Jef Claes

On software and life

23 Mar 2014

Sending commands from a knockout.js view model

While I got to use angular.js for a good while last year, I found myself returning to knockout.js for the current application I’m working on. Where angular.js is a heavy, intrusive, opinionated, but also very complete framework, knockout.js is a small and lightweight library giving you not much more than a dynamic model binder. So instead of blindly following the angular-way, I’ll have to introduce my own set of abstractions and plumbing again; I assume that I’ll end up with a lot less.

Let’s say that I have a view model for making a deposit.

var DepositViewModel = function() {
    var self = this;

    self.account = ko.observable('');
    self.amount = ko.observable(0);

    self.depositEnabled = ko.computed(function() {
        return self.account() !== '' && self.amount() > 0;
    });
    
    self.deposit = function() {
        if (!self.depositEnabled()) {
            throw new Error('Deposit should be enabled.');
        }

        $.ajax({ 
            url: '/Commands/Deposit', 
            data: { account: self.account(), amount: self.amount() }, 
            success: function() { self.amount(0); }
            type: 'POST', 
            dataType: 'json' 
        });
    };
};

ko.applyBindings(new DepositViewModel());

Writing a test for this, it was obvious that I couldn’t have my deposit function make requests directly. An abstraction that has served me well in the past, is a command executor. 

CommandExecutor = function() {
    this.execute = function(command, success) { };
};

We can have an implementation that handles each command individually, or we can have it send requests to our server by convention. The implementation below assumes that the name of our command has a corresponding endpoint on the server. 

CommandExecutor = function() {

    this.execute = function(command, success) {

        if (console) {
            console.log('Executing command..');
            console.log(command);
        }

        $.ajax({ 
            url: '/Commands/' + command.name, data: command.data, 
            success: success
            type: 'POST', dataType: 'json' 
        });

    };
};

While angular.js has dependency management built in, we can get away by injecting dependencies manually and a bit of bootstrapping - it’s not that I often have large dependency graphs in the browser, or that I care much about the life cycles of my components.
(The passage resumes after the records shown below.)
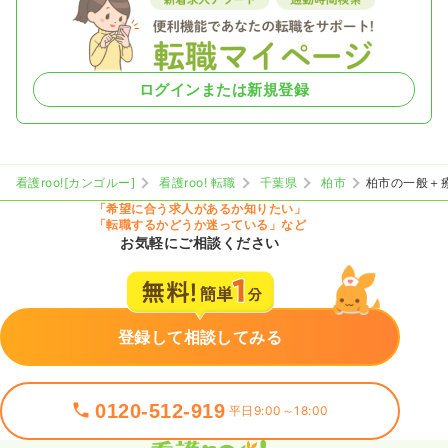
ログインまたは新規登録
看護roo![カンゴルー]
看護roo! 転職
千葉県
柏市
柏市の一般＋
「希望に合う求人があるか知りたい」
「転職するかどうか迷っている」など
お気軽にご相談ください
登録して相談してみる
0120-512-919
平日9:00～18:00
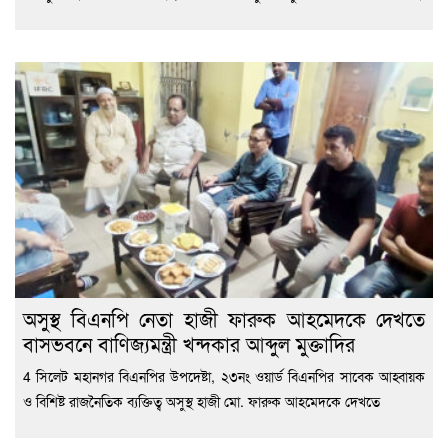
অসুস্থ বিএনপি নেতা হাজী ফারুক আহমেদকে দেখতে
বাসভবনে বাণিজ্যমন্ত্রী খন্দকার আব্দুল মুক্তাদির
4 সিলেট মহানগর বিএনপির উপদেষ্টা, ২৩নং ওয়ার্ড বিএনপির সাবেক আহ্বায়ক
ও বিশিষ্ট রাজনৈতিক ব্যক্তিত্ব অসুস্থ হাজী মো. ফারুক আহমেদকে দেখতে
var DepositViewModel = function(dependencies) {
    var self = this;

    self.account = ko.observable('');
    self.amount = ko.observable(0);

    self.depositEnabled = ko.computed(function() {
        return self.account() !== '' && self.amount() > 0;
    });
    
    self.deposit = function() {
        if (!self.depositEnabled()) {
            throw new Error('Deposit should be enabled.');
        }

        var command = { 
            name: 'Deposit', 
            data: { account: self.account(), amount: self.amount() } };
        var callback = function() { self.amount(0); };
        dependencies.commandExecutor.execute(command, callback);
    };
};

ko.applyBindings(new DepositViewModel({ commandExecutor: new CommandExecutor() }));

See, very little magic required.

Writing a test, we now only need to replace the command executor with an implementation that will record commands instead of actually sending them to the server.

var CommandExecutorMock = function () {

    var commands = [];

    this.execute = function (command, success) {
        commands.push(command);
        success();
    };
    this.verifyCommandWasExecuted = function(command) {
        for (var i = 0; i < commands.length; i++) {
            if (JSON.stringify(commands[i]) === JSON.stringify(command)) {
                return true;                        
            }
        }
        return false;
    };

};

describe("When a deposit is invoked", function () {

    var commandExecutor = new CommandExecutorMock();
    
    var model = new DepositViewModel({ commandExecutor: commandExecutor });
    model.account('MyAccount');
    model.amount(100);
    model.deposit();

    it("a deposit command is sent.", function() {
        var command = {
            name: 'Deposit', 
            data: { account: 'MyAccount', amount: 100 }
        };

        expect(commandExecutor.verifyCommandWasExecuted(command)).toBe(true);
    });  

});

I did something similar for queries, and ended up with not that much code, that didn’t even take that long to write. I’m curious to see how this application will evolve.